Another question that came to my mind is the lack of justifications for implementing a service deployment agent. It is supposed to interact with agents in order to find them a node to migrate that fulfills its requirements. Basically it queries the PlanetLab Resource Monitoring Service for the list of nodes, filters them and returns a smaller set to the agent. Without specifying any additional purposes, I cannot see why agents couldn’t do this themselves. Only reason I could come up with was to prevent services to migrate to nodes in a greedy or unfair way. I mean, if there is a need to enforce or limit the amount of resources that an agent can request.
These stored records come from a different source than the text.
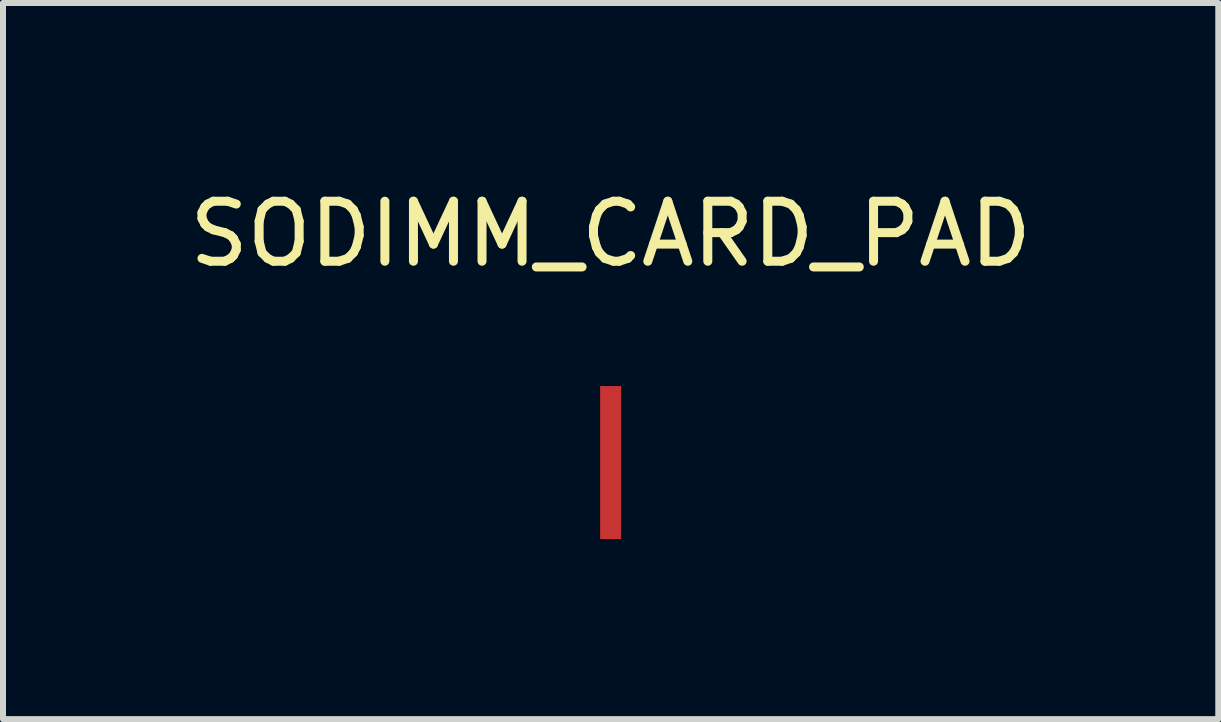
<source format=kicad_pcb>
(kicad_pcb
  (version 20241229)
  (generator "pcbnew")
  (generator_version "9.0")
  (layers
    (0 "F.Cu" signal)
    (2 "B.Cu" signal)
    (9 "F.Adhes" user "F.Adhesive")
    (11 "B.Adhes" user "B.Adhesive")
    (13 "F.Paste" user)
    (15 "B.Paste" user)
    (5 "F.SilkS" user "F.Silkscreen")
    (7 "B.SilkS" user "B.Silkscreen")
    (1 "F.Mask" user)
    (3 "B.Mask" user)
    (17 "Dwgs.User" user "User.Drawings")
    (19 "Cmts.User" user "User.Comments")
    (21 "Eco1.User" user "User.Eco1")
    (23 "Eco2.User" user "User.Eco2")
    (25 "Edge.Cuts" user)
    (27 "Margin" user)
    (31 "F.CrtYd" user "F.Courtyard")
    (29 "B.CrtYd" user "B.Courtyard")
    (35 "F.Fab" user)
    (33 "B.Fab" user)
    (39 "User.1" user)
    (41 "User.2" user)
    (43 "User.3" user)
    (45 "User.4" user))
  (footprint "SODIMM_CARD_PAD"
    (layer "F.Cu")
    (at 7.125 4.658)
    (property "Reference" "SODIMM_CARD_PAD" (at 0 -3.81 0) (layer "F.SilkS") (effects (font (size 1 1) (thickness 0.15))))
    (attr through_hole)
    (pad "1" smd rect (at 0 0) (size 0.35 2.55) (layers "F.Cu" "F.Mask" "F.Paste")))
  (gr_rect
    (start -3 -3)
    (end 17.25 8.933)
    (stroke (width 0.1) (type default))
    (fill no)
    (layer "Edge.Cuts")))
</source>
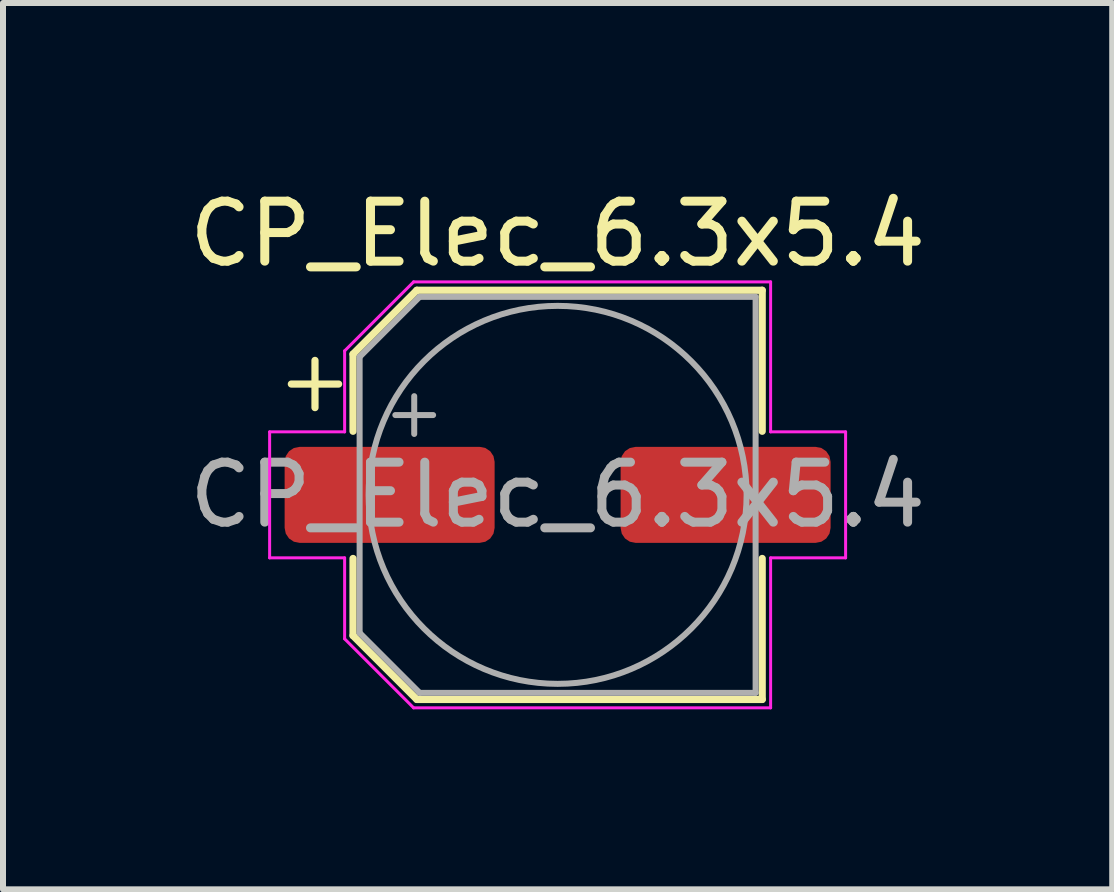
<source format=kicad_pcb>
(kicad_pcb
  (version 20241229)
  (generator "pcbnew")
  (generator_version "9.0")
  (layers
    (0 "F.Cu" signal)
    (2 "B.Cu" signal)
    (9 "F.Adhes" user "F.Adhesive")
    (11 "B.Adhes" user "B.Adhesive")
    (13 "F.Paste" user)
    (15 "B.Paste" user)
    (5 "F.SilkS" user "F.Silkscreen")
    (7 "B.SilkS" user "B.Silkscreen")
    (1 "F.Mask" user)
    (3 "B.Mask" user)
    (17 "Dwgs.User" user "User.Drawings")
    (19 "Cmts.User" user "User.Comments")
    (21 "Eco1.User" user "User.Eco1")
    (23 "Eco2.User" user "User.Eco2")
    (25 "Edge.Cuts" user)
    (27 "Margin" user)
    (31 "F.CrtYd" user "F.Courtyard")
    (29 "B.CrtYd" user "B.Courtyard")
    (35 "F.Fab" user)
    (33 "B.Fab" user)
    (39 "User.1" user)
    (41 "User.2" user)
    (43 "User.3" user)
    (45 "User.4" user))
  (footprint "CP_Elec_6.3x5.4"
    (layer "F.Cu")
    (at 6.244 5.198)
    (property "Reference" "CP_Elec_6.3x5.4" (at 0 -4.35 180) (layer "F.SilkS") (effects (font (size 1 1) (thickness 0.15))))
    (attr smd)
    (fp_line (start -4.438 -1.847) (end -3.65 -1.847) (stroke (width 0.12) (type solid)) (layer "F.SilkS"))
    (fp_line (start -4.044 -2.241) (end -4.044 -1.454) (stroke (width 0.12) (type solid)) (layer "F.SilkS"))
    (fp_line (start -3.41 -2.346) (end -3.41 -1.06) (stroke (width 0.12) (type solid)) (layer "F.SilkS"))
    (fp_line (start -3.41 -2.346) (end -2.346 -3.41) (stroke (width 0.12) (type solid)) (layer "F.SilkS"))
    (fp_line (start -3.41 2.346) (end -3.41 1.06) (stroke (width 0.12) (type solid)) (layer "F.SilkS"))
    (fp_line (start -3.41 2.346) (end -2.346 3.41) (stroke (width 0.12) (type solid)) (layer "F.SilkS"))
    (fp_line (start -2.346 -3.41) (end 3.41 -3.41) (stroke (width 0.12) (type solid)) (layer "F.SilkS"))
    (fp_line (start -2.346 3.41) (end 3.41 3.41) (stroke (width 0.12) (type solid)) (layer "F.SilkS"))
    (fp_line (start 3.41 -3.41) (end 3.41 -1.06) (stroke (width 0.12) (type solid)) (layer "F.SilkS"))
    (fp_line (start 3.41 3.41) (end 3.41 1.06) (stroke (width 0.12) (type solid)) (layer "F.SilkS"))
    (fp_line (start -4.8 -1.05) (end -4.8 1.05) (stroke (width 0.05) (type solid)) (layer "F.CrtYd"))
    (fp_line (start -4.8 1.05) (end -3.55 1.05) (stroke (width 0.05) (type solid)) (layer "F.CrtYd"))
    (fp_line (start -3.55 -2.4) (end -3.55 -1.05) (stroke (width 0.05) (type solid)) (layer "F.CrtYd"))
    (fp_line (start -3.55 -2.4) (end -2.4 -3.55) (stroke (width 0.05) (type solid)) (layer "F.CrtYd"))
    (fp_line (start -3.55 -1.05) (end -4.8 -1.05) (stroke (width 0.05) (type solid)) (layer "F.CrtYd"))
    (fp_line (start -3.55 1.05) (end -3.55 2.4) (stroke (width 0.05) (type solid)) (layer "F.CrtYd"))
    (fp_line (start -3.55 2.4) (end -2.4 3.55) (stroke (width 0.05) (type solid)) (layer "F.CrtYd"))
    (fp_line (start -2.4 -3.55) (end 3.55 -3.55) (stroke (width 0.05) (type solid)) (layer "F.CrtYd"))
    (fp_line (start -2.4 3.55) (end 3.55 3.55) (stroke (width 0.05) (type solid)) (layer "F.CrtYd"))
    (fp_line (start 3.55 -3.55) (end 3.55 -1.05) (stroke (width 0.05) (type solid)) (layer "F.CrtYd"))
    (fp_line (start 3.55 -1.05) (end 4.8 -1.05) (stroke (width 0.05) (type solid)) (layer "F.CrtYd"))
    (fp_line (start 3.55 1.05) (end 3.55 3.55) (stroke (width 0.05) (type solid)) (layer "F.CrtYd"))
    (fp_line (start 4.8 -1.05) (end 4.8 1.05) (stroke (width 0.05) (type solid)) (layer "F.CrtYd"))
    (fp_line (start 4.8 1.05) (end 3.55 1.05) (stroke (width 0.05) (type solid)) (layer "F.CrtYd"))
    (fp_line (start -3.3 -2.3) (end -3.3 2.3) (stroke (width 0.1) (type solid)) (layer "F.Fab"))
    (fp_line (start -3.3 -2.3) (end -2.3 -3.3) (stroke (width 0.1) (type solid)) (layer "F.Fab"))
    (fp_line (start -3.3 2.3) (end -2.3 3.3) (stroke (width 0.1) (type solid)) (layer "F.Fab"))
    (fp_line (start -2.705 -1.33) (end -2.075 -1.33) (stroke (width 0.1) (type solid)) (layer "F.Fab"))
    (fp_line (start -2.39 -1.645) (end -2.39 -1.015) (stroke (width 0.1) (type solid)) (layer "F.Fab"))
    (fp_line (start -2.3 -3.3) (end 3.3 -3.3) (stroke (width 0.1) (type solid)) (layer "F.Fab"))
    (fp_line (start -2.3 3.3) (end 3.3 3.3) (stroke (width 0.1) (type solid)) (layer "F.Fab"))
    (fp_line (start 3.3 -3.3) (end 3.3 3.3) (stroke (width 0.1) (type solid)) (layer "F.Fab"))
    (fp_circle (center 0 0) (end 3.15 0) (stroke (width 0.1) (type solid)) (fill no) (layer "F.Fab"))
    (fp_text user "${REFERENCE}" (at 0 0 180) (layer "F.Fab") (effects (font (size 1 1) (thickness 0.15))))
    (pad "1" smd roundrect (at -2.8 0) (size 3.5 1.6) (layers "F.Cu" "F.Mask" "F.Paste") (roundrect_rratio 0.156))
    (pad "2" smd roundrect (at 2.8 0) (size 3.5 1.6) (layers "F.Cu" "F.Mask" "F.Paste") (roundrect_rratio 0.156)))
  (gr_rect
    (start -3 -3)
    (end 15.488 11.773)
    (stroke (width 0.1) (type default))
    (fill no)
    (layer "Edge.Cuts")))
</source>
I would also like to underline that this system performance is highly dependent on the type of service provided. For services that make intensive use of the secondary storage, migration is a very costly solution. The paper mentions in the future work that one approach could consist of pro-actively select and transfer secondary storage to a potential target node for any future relocations. This could take into account bandwidth metrics.
Finally they also mention that since most failures are due to rebooting the machine, agent regeneration capabilities would be crucial in such environment. I think they are referring to the possibility of re-accessing the data on the secondary storage instead of creating a new node an performing replication. In this case, and assuming small down times, it could definitively improve the overall performance of the system.
So to conclude, there is still lots of research than can be done using this representation of services as autonomous agents. I do believe that this paper is a good contribution but it could have achieved even more. But its easy to say this when we are not the ones to perform all the initial research needed and the actual implementation.
My next step is to research autonomic scalable services on WAN. More specifically the use of models to estimate the service capacity and how to perform autonomic scaling of service capacity by doing a dynamic control of the degree of service replication based on the estimated service capacity and observed load. This combined with adaptive load distribution depending on the varying service capacities of the replicas.